The conversation had turned to why each of them had signed up for the army, and after Jefferson had said he didn’t really know, Galen had returned to the topic of his grandparents. “I signed up right after nine/eleven,” he told Jefferson. “They were still in New York at the time, and the whole thing freaked them out, like the sky was literally falling, you know? Like it was Hitler returning from the grave.”

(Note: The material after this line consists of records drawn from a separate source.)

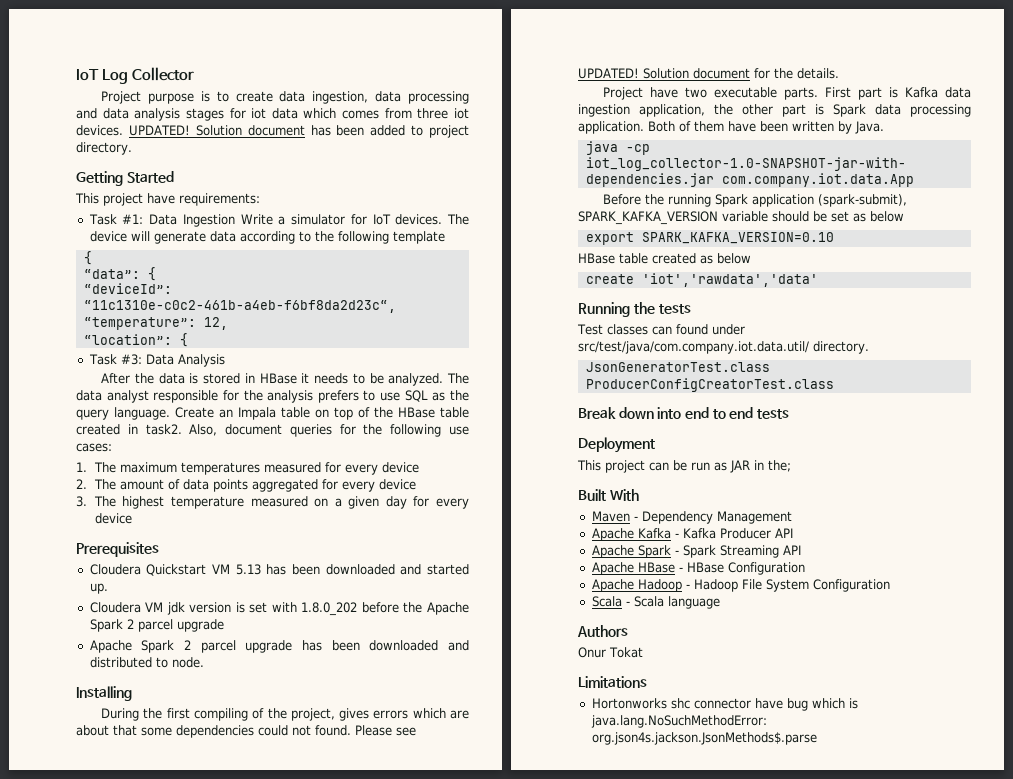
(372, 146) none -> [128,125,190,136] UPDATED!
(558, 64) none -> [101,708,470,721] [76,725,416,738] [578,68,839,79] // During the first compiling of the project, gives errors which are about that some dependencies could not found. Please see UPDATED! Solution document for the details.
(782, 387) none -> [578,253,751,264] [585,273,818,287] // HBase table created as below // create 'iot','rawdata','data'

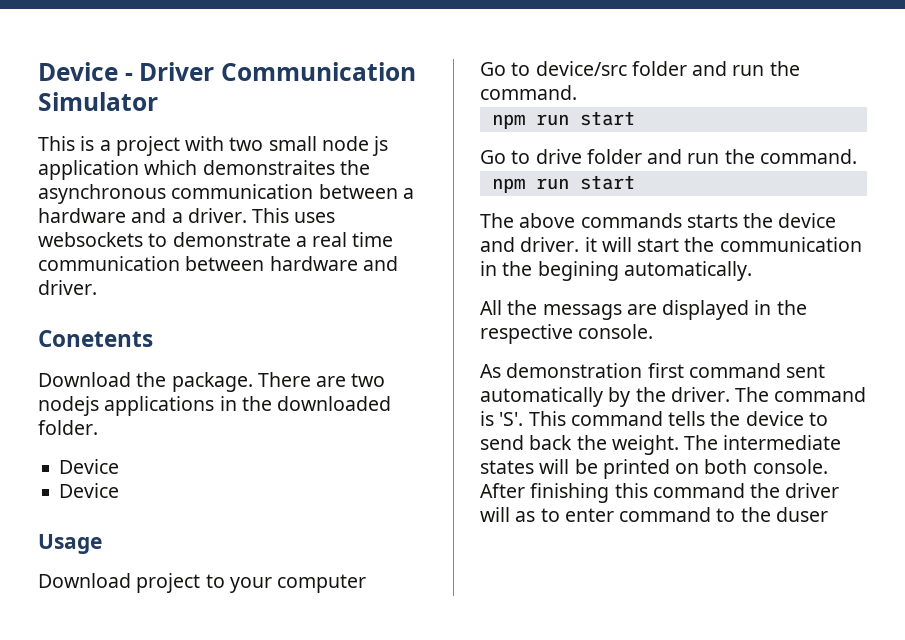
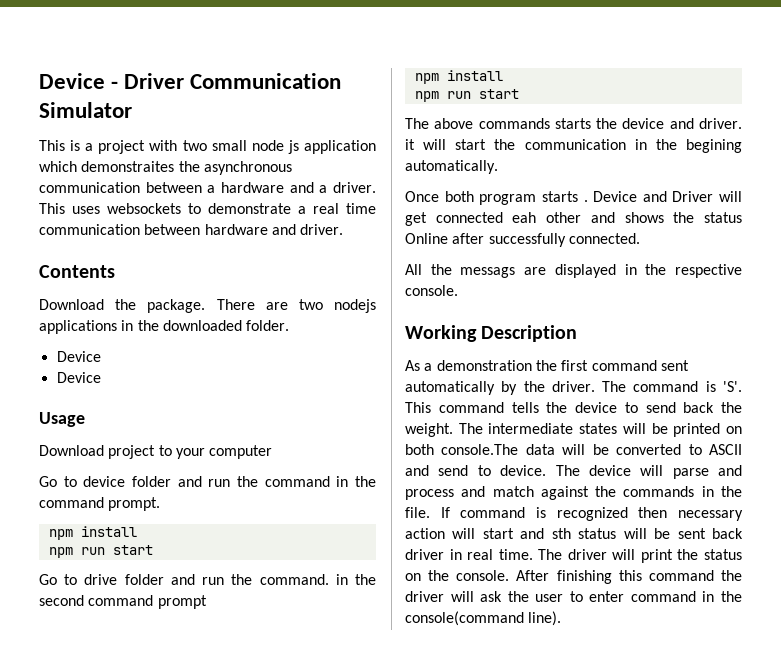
[38,330,153,347] Conetents -> [39,265,115,278] Contents
[535,61,800,76] [480,85,577,100] device/src folder and run the command. -> [83,476,376,487] [39,497,161,511] [48,526,137,540] device folder and run the command in the command prompt. // npm install
(857, 156) none -> [335,574,376,585] [39,595,207,609] [414,70,503,84] in the second command prompt // npm install
(752, 271) none -> [405,191,742,205] [405,212,742,226] [405,233,640,247] // Once both program starts . Device and Driver will get connected eah other and shows the status Online after successfully connected.
(654, 331) none -> [405,325,578,342] // Working Description
[506,363,643,378] demonstration -> [424,360,557,371] a demonstration the
(748, 466) none -> [441,444,742,455] [405,465,742,479] [405,486,742,500] [405,507,743,521] [405,528,743,539] [405,549,742,563] [405,570,450,581] console.The data will be converted to ASCII and send to device. The device will parse and process and match against the commands in the file. If command is recognized then necessary action will start and sth status will be sent back driver in real time. The driver will print the status on the
[515,507,828,522] as to enter command to the duser -> [480,591,742,602] [405,611,562,626] ask the user to enter command in the console(command line).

Jefferson held Galen’s hands until they grew cold, and then he slipped the novel out from the bandage and out from under his shirt and began flipping through the pages, searching for words. He needed just the right ones, something to help make sense of this one death. The blood had pooled around Jefferson’s feet by then and was trickling down a step where the two had been sitting. From his lap a few moments later the words
trickle of blood
caught his eyes. This was it, the perfect string of words for the circumstance, the sentence that might connect him to a larger world. With his finger he followed the passage backward to its beginning and then began to recite slowly the very long sentence about José Arcadio being shot and his blood trickling out under the door and down the street and around corners and over curbs, all the way to his mother’s house, around the dining room table and into her kitchen, where she was cracking thirty-six eggs for bread, so that she might learn of his death.

As Galen’s face lost its pink, as his blood turned from red to black, Jefferson chanted the words as he imagined the boy’s mother and how she might discover the news. He did not know Galen’s mother, but he imagined a woman getting ready to crack eggs for pierogi dough, and how a mother’s intuition might tell her that her son, this Galen, had lost all his blood out of the backside of his skull.